With darkened skies, no one saw the funnels that moved toward Waseca after 6 p.m. and the town’s warning sirens were not sounded until after the storm had hit.

The twister sliced from south to north along the east edge of Waseca and many residents in other parts of town were unaware anything had happened.

Pete Madel Jr. lived just a few blocks to the west of where the tornado cut through. He and his wife were just leaving for the Twin Cities — driving on Highway 14 east — when Madel looked up.

“There was very dark skies, and as impossible as it was, I thought I saw a porch flying overhead.”

He spun the car around to check on their children and a baby sitter.

“At home everything was fine. The kids were still playing ball in the yard.” They watched the dark skies to the east for a while, but the weather calmed and they set back out on their trip to the Cities — this time taking Highway 13 to the north through the part of town that had no damage at all.

“We were all the way up by Jordan when we heard WCCO announcing there’d been this terrible tornado in Waseca. It’d already happened before we left and we didn’t know it,” Madel said.

The storm brought brief, heavy rain, a quick tornado and then everything was calm, Draheim said.

“It was odd because as soon as the tornado was gone, it didn’t rain a bit anymore. Even the water that had been puddled in the yard was like sucked out and everything was pretty dry and normal,” Draheim said.

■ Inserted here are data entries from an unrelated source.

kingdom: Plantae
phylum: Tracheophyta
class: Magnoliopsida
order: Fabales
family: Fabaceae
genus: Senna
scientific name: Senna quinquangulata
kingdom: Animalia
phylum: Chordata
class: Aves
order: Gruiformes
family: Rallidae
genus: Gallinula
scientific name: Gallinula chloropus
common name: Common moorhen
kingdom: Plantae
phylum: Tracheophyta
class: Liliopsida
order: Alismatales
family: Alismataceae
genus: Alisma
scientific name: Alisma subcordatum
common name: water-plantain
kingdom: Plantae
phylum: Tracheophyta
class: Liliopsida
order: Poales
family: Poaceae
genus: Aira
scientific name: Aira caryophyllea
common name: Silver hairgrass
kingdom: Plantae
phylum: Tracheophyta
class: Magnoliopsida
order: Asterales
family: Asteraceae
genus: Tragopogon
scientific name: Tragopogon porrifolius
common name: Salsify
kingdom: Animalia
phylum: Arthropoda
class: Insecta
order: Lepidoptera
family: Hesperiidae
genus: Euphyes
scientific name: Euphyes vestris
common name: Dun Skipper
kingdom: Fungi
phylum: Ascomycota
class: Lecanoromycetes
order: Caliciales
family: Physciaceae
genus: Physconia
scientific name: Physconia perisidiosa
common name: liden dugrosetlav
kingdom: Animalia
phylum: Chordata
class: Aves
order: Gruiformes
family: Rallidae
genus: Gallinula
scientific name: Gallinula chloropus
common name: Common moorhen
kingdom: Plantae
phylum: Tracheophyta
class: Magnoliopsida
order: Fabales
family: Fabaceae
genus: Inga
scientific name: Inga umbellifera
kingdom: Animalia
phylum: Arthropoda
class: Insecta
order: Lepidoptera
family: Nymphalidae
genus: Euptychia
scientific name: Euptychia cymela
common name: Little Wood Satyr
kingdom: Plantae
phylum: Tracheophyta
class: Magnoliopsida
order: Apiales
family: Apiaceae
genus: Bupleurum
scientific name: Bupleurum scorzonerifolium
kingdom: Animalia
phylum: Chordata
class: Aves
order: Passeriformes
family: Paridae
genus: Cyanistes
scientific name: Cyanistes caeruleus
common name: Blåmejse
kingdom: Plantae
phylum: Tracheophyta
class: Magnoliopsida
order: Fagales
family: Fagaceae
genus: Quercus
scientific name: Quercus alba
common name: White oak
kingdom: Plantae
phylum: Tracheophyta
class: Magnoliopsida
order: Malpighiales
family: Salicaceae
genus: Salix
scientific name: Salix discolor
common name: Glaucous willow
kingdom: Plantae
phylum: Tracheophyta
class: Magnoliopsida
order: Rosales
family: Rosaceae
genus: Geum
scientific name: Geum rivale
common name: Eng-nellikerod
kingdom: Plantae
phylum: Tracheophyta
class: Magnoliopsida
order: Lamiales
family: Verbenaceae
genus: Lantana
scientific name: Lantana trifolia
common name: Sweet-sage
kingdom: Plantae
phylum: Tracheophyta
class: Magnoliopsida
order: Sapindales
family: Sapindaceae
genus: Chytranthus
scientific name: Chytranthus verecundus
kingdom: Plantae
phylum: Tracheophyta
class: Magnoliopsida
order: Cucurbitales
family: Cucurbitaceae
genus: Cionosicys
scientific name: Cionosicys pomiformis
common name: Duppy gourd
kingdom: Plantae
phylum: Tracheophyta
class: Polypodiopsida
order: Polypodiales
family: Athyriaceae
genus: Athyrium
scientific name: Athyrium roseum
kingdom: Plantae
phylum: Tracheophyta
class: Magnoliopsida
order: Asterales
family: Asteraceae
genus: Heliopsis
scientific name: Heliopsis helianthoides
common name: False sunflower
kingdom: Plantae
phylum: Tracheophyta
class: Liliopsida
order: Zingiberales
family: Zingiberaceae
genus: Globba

About 20 homes in Waseca were destroyed and more than 50 damaged.

Hospital overrun

The Free Press reported that four men were playing cards at the White Castle Tavern on the north side of Clear Lake when the tornado cut through the building and a tree crashed through the roof and smashed the table they were playing at. None were injured.

Waseca Memorial Hospital was overrun with victims and people seeking word on friends and relatives. About 50 people were injured.

Doctors, nurses, X-ray machines and other medical supplies quickly poured in from around the area.

The bodies of John Riple, 87, and his wife Teresa, 67, were found near their shattered home on Southeast 11th Street.

Art Rux and his wife, Lydia, were in their car when the twister hit. The car was blown into Clear Lake and both died.

George Willock, the fifth Waseca victim, was decapitated and his body found near his home.

Then-Waseca County Sheriff Don Eustice set up security in the area, with 40 National Guard troops coming in to help and to prevent looting and limit gawkers.

Gov. Harold LeVander visited Waseca the day after the storm to survey damage.

In the following days, volunteers from 45 communities came to Waseca, working along area high school students and residents to clean up debris from the tornadoes.